Once inside the library, which was small and warm, she would find a large, tucked away table near the nonfiction shelves and put her backpack on the floor and drape her jacket on the back of a chair. She knew enough about her neighborhood and the library’s patrons to know that her backpack would not be lifted if she didn’t take it with her to the bathroom, so she let it rest on the floor below the table.
The library’s restrooms were located directly to the right of the circulation desk, and before she entered she usually asked whomever was working if there were any new books in that day. She liked the smell of new books, and liked being one of the first people to hear the satisfying crack and smell the bright chemical smell of the freshly published pages. The clerks and desk assistants usually looked at her a bit oddly when she asked her strange little questions or smoothed her thin hands over a new book after they had handed it to her, but if she noticed this it must not have bothered her.
After stopping by the desk, she went into the bathroom. This was a routine that gave her comfort, and she followed it religiously even if she didn’t feel the need to use the facilities. If this was the case she would reapply her face powder and lipstick, which she kept in the pockets of her jeans. Girls her age usually carried a thick and round Cover Girl compact in their back pockets (the boys were puzzled by the circular shapes that were tattooed on the asses of every girl in the school), and they usually carried their lipstick or lipgloss in one of the front pockets. The product was usually warm and melted by body heat when it was eventually spread clumsily on lips, but the pocket was too convenient a place to stop storing it there.
She usually had homework, but she preferred to finish it at home or in study hall the next day. In the library she wanted to look at books of her choosing, and once at rehearsal she would be too busy and too fidgety to concentrate.

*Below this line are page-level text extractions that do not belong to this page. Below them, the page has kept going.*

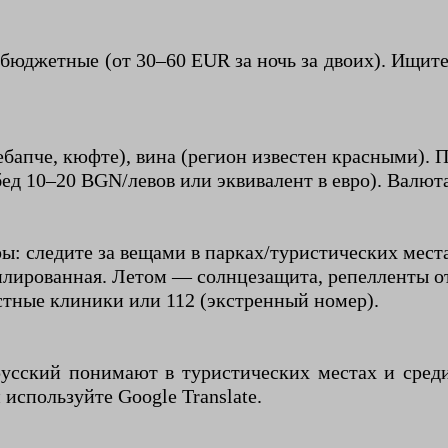
бюджетные (от 30–60 EUR за ночь за двоих). Ищит
кебапче, кюфте), вина (регион известен красными).
ед 10–20 BGN/левов или эквивалент в евро). Валюта
: следите за вещами в парках/туристических мест
илированная. Летом — солнцезащита, репелленты от
стные клиники или 112 (экстренный номер).
русский понимают в туристических местах и сред
 используйте Google Translate.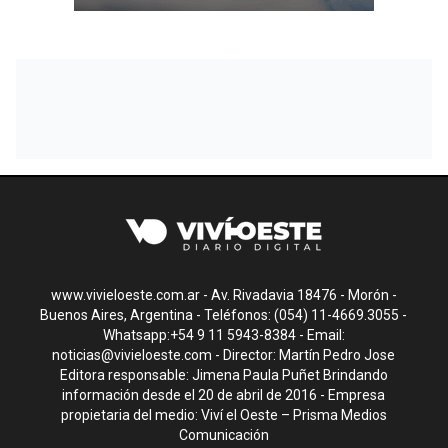
www.vivieloeste.com.ar - Av. Rivadavia 18476 - Morón -
Buenos Aires, Argentina - Teléfonos: (054) 11-4669.3055 -
Whatsapp:+54 9 11 5943-8384 - Email:
noticias@vivieloeste.com
- Director: Martín Pedro Jose
Editora responsable: Jimena Paula Puñet Brindando
información desde el 20 de abril de 2016 - Empresa
propietaria del medio: Viví el Oeste – Prisma Medios
Comunicación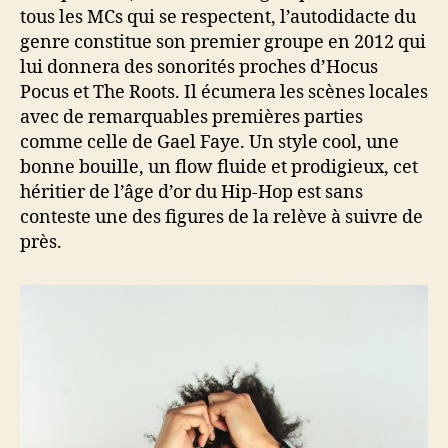
tous les MCs qui se respectent, l’autodidacte du
genre constitue son premier groupe en 2012 qui
lui donnera des sonorités proches d’Hocus
Pocus et The Roots. Il écumera les scènes locales
avec de remarquables premières parties
comme celle de Gael Faye. Un style cool, une
bonne bouille, un flow fluide et prodigieux, cet
héritier de l’âge d’or du Hip-Hop est sans
conteste une des figures de la relève à suivre de
près.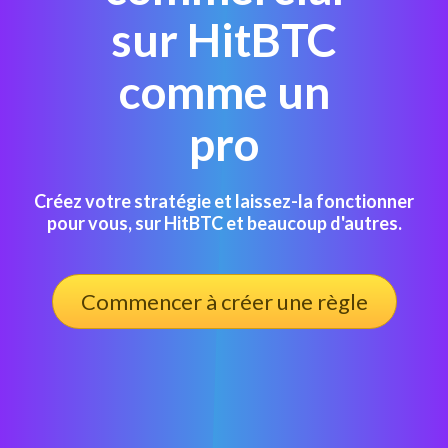
sur HitBTC
comme un
pro
Créez votre stratégie et laissez-la fonctionner
pour vous, sur HitBTC et beaucoup d'autres.
Commencer à créer une règle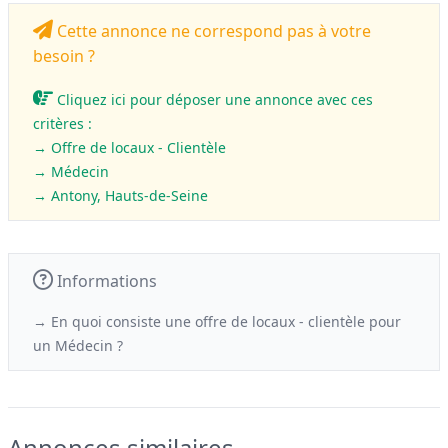
Cette annonce ne correspond pas à votre
besoin ?
Cliquez ici pour déposer une annonce avec ces
critères :
→ Offre de locaux - Clientèle
→
Médecin
→ Antony, Hauts-de-Seine
Informations
→ En quoi consiste une offre de locaux - clientèle
pour
un
Médecin ?
Annonces similaires...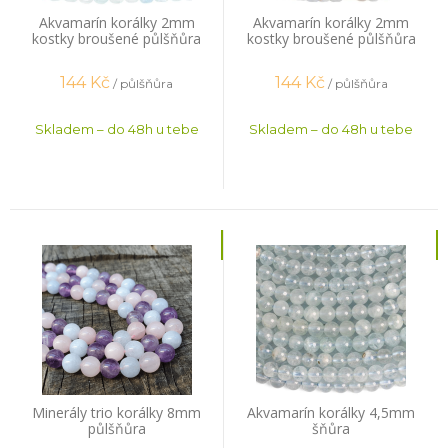
Akvamarín korálky 2mm
Akvamarín korálky 2mm
kostky broušené půlšňůra
kostky broušené půlšňůra
144
Kč
144
Kč
/ půlšňůra
/ půlšňůra
Skladem – do 48h u tebe
Skladem – do 48h u tebe
Minerály trio korálky 8mm
Akvamarín korálky 4,5mm
půlšňůra
šňůra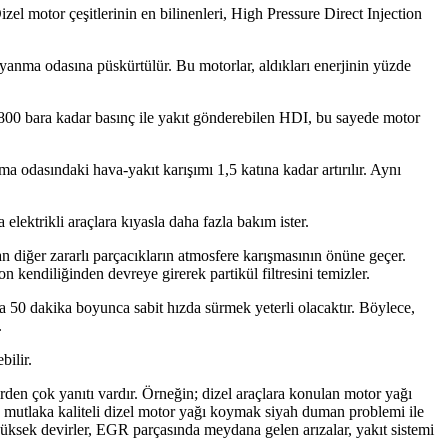
izel motor çeşitlerinin en bilinenleri, High Pressure Direct Injection
 yanma odasına püskürtülür. Bu motorlar, aldıkları enerjinin yüzde
800 bara kadar basınç ile yakıt gönderebilen HDI, bu sayede motor
odasındaki hava-yakıt karışımı 1,5 katına kadar artırılır. Aynı
 elektrikli araçlara kıyasla daha fazla bakım ister.
an diğer zararlı parçacıkların atmosfere karışmasının önüne geçer.
n kendiliğinden devreye girerek partikül filtresini temizler.
 ila 50 dakika boyunca sabit hızda sürmek yeterli olacaktır. Böylece,
.
bilir.
rden çok yanıtı vardır. Örneğin; dizel araçlara konulan motor yağı
a mutlaka kaliteli dizel motor yağı koymak siyah duman problemi ile
 yüksek devirler, EGR parçasında meydana gelen arızalar, yakıt sistemi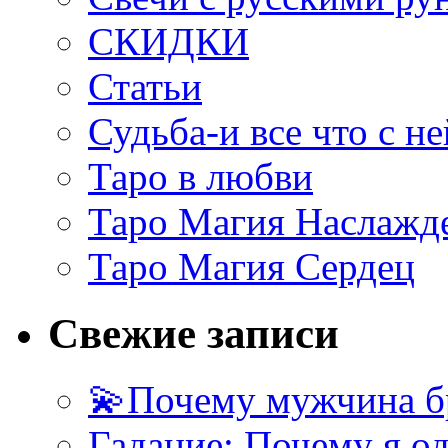
СКИДКИ
Статьи
Судьба-и все что с не
Таро в любви
Таро Магия Наслажд
Таро Магия Сердец
Свежие записи
💫Почему мужчина б
Гадание: Почему я о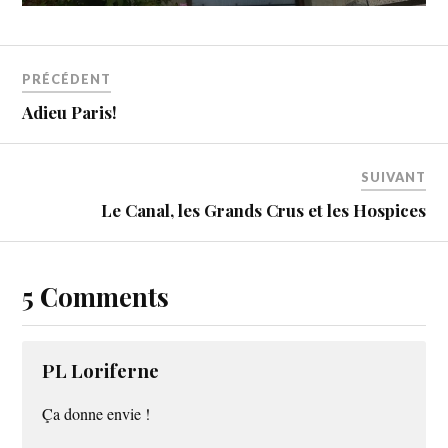
PRÉCÉDENT
Adieu Paris!
SUIVANT
Le Canal, les Grands Crus et les Hospices
5 Comments
PL Loriferne
Ça donne envie !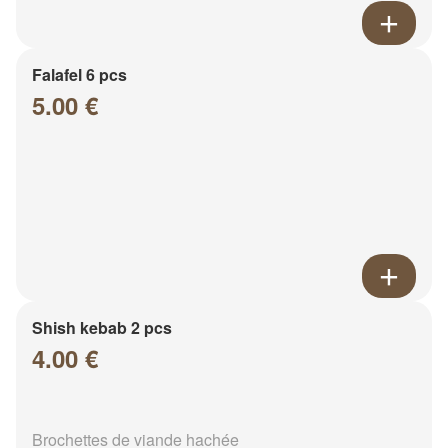
Falafel 6 pcs
5.00 €
Shish kebab 2 pcs
4.00 €
Brochettes de viande hachée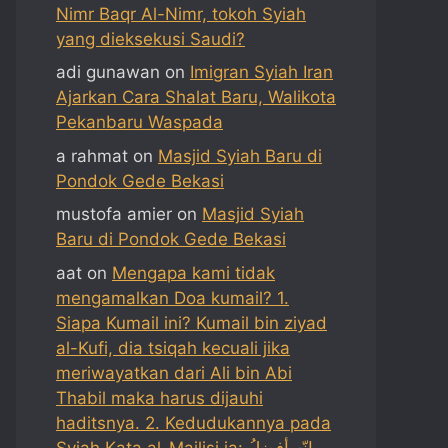
Nimr Baqr Al-Nimr, tokoh Syiah
yang dieksekusi Saudi?
adi gunawan
on
Imigran Syiah Iran
Ajarkan Cara Shalat Baru, Walikota
Pekanbaru Waspada
a rahmat
on
Masjid Syiah Baru di
Pondok Gede Bekasi
mustofa amier
on
Masjid Syiah
Baru di Pondok Gede Bekasi
aat
on
Mengapa kami tidak
mengamalkan Doa kumail? 1.
Siapa Kumail ini? Kumail bin ziyad
al-Kufi, dia tsiqah kecuali jika
meriwayatkan dari Ali bin Abi
Thabil maka harus dijauhi
haditsnya. 2. Kedudukannya pada
Syiah Kata al-Majlisi ia: إنّه أفضلُ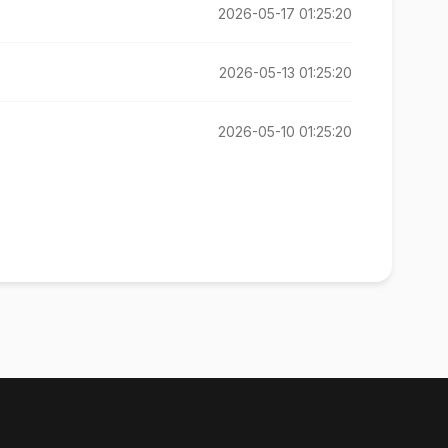
2026-05-17 01:25:20
2026-05-13 01:25:20
2026-05-10 01:25:20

Once out of the bathroom, and settled in with a book or a magazine from the rack, she had about a half hour before she had to gather up her things and catch the bus that would take her downtown. The library was located on a state route that curled from farmland to suburb to blighted main street then back again, without veering or turning left or right along the way. She liked the bus…it was an old fashioned cable car, and every now and then sparks would rain down from the wires above to the window glass. The movement of the bus was rhythmic, and soothing, so she usually rested her eyes until she sensed that her stop was near.
Her parents had let her ride the bus to rehearsal with reluctance and lips bitten in apprehension. Her father especially was afraid for a young girl’s safety; the town they lived in was safe but it did have its odd lunatics ambling around the perimeters. Just earlier that year someone had been caught defecating onto books in the very library that she patronized daily, and the story had made the national news. She wasn’t afraid, though. The only time she felt her heartbeat too fast and her scalp tighten a bit in fear was when a small man in a large black coat had sat next to her and asked very slowly if she had ever sat on a balloon and popped it before. When she looked over at him his eyes were glassy and eager-looking, so she scooted closer to the driver and pretended she hadn’t heard him. She always tried to get a seat right behind the driver – she had promised her parents that.
Sometimes she was sad to leave the warmth of the library for the bus, and sometimes she was sad to leave the peculiarity of the bus with its sparks and odd characters for the dance studio she rehearsed in. Sometimes she was sorry to leave the steamy, boy-smelling studio for her mother’s sedan after rehearsal was through. She was always the last to leave, and her mother had to wait patiently while every other teenager in tights and legwarmers had emerged through the glass doors and into the cocoon of their parent’s safe cars again. When she finally came out, the sky would be purple, the studio empty, and the downtown street would already be filling up with taxis and night students and bartenders and exotic dancers.